219 Samuel Adams to Peter Thacher, August 11, 1778. Letters, 10: 421.
220 Paine, Common Sense, 54.
JMS: No problem. I'll check those sources out.
"Note Franklin's letter (October 9, 1780) was to the Arian Richard Price, who because of his Arianism would have flunked those religious tests the two of them complained about."
FTR, Price would have passed Pennsylvania's religious test.
Pennsylvania: “No person who acknowledges the being of a God and a future state of rewards and punishments shall, on account of his religious sentiments, be disqualified to hold any office or place of trust or profit under this Commonwealth.”
What year did PA adopt that provision?
Pennsylvania; Declaration of Rights II (1776) "...Nor can any man, who acknowledges the being of a God, be justly deprived or abridged to any civil right as a citizen, on account of his religious sentiments or peculiar mode of religious worship."

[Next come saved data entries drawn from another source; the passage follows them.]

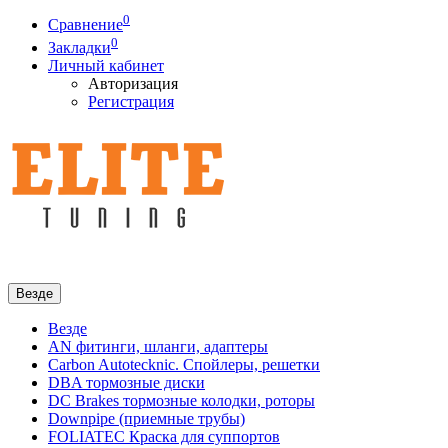
0
Сравнение
0
Закладки
Личный кабинет
Авторизация
Регистрация
Везде
Везде
AN фитинги, шланги, адаптеры
Carbon Autotecknic. Спойлеры, решетки
DBA тормозные диски
DC Brakes тормозные колодки, роторы
Downpipe (приемные трубы)
FOLIATEC Краска для суппортов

Pennsylvania; Frame of Government, Section 10 (1776) "And each member [of the legislature]...shall make and subscribe the following declaration, viz.:
'I do believe in one God, the creator and governor of the universe, the rewarder to the good and the punisher of the wicked. And I do acknowledge the Scriptures of the Old and New Testament to be given by Divine inspiration.'"
Pennsylvania ; Article IX, Section 4 (1790) "that no person, who acknowledges the being of a God, and a future state of rewards and punishments, shall, on account of his religious sentiments, be disqualified to hold any office or place of trust or profit under this commonwealth."
Yes they replaced the 1776 test which offended among others Franklin and Price and replaced it with one both had no problems passing.
Pages 44-46 may be of interest.
It's true that in 1790, belief in the Bible was stricken; however, a motion to strike the entire religious test failed 376-7.